Now click the "Run" button which will save the changes and the console will hopefully start spewing out logs produced by both Jetty and Solr. Open a browser to http://localhost:8080/solr/admin/ and voila! you should see the Solr admin page. In scrolling through the console, you shouldn't see any exceptions thrown.

This simple tutorial just shows the basics of setting up a simple solr installation inside Eclipse using Jetty and running inside Eclipse. Notice that we don't have any of our own code running that may do some extra things (say custom analyisis, tokenizing etc). If we did have such code, then it would naturally lie in the "src/" folder; however, we need to instruct Eclipse to compile the code so that it goes in the WEB-INF/classes folder so it will run inside Jetty. To do this:
  • Right click on the TestSolr project and select "Properties".
  • Click on the "Java Build Path" on the left rail
  • Click on the "Source" tab and towards the bottom, change the default output folder to be "TestSolr/webapp/WEB-INF/classes".

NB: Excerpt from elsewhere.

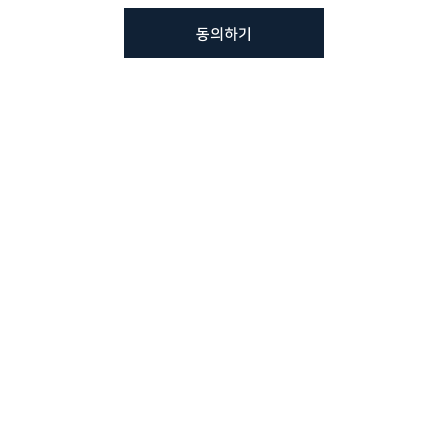
동의하기
뷰노메드 솔루션에 대해 더
궁금하신가요?
VUNO 팀에게 언제든지 연락주세요.
문의사항 남기기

Now you can develop your custom solr plugins directly in Eclipse and debug them immediately. Instead of running the TestSolr jetty instance, you can launch it in debug mode by going to the Run Menu and opening the "Debug Configurations.." sub-menu, selecting the Jetty configuration created earlier and click the "Debug" button. I would encourage familiarizing yourself with Eclipse's debugging capabilities for they are vast and amazing.

If you have any questions or comments, please post them and I'll do my best to answer them as quickly as possible.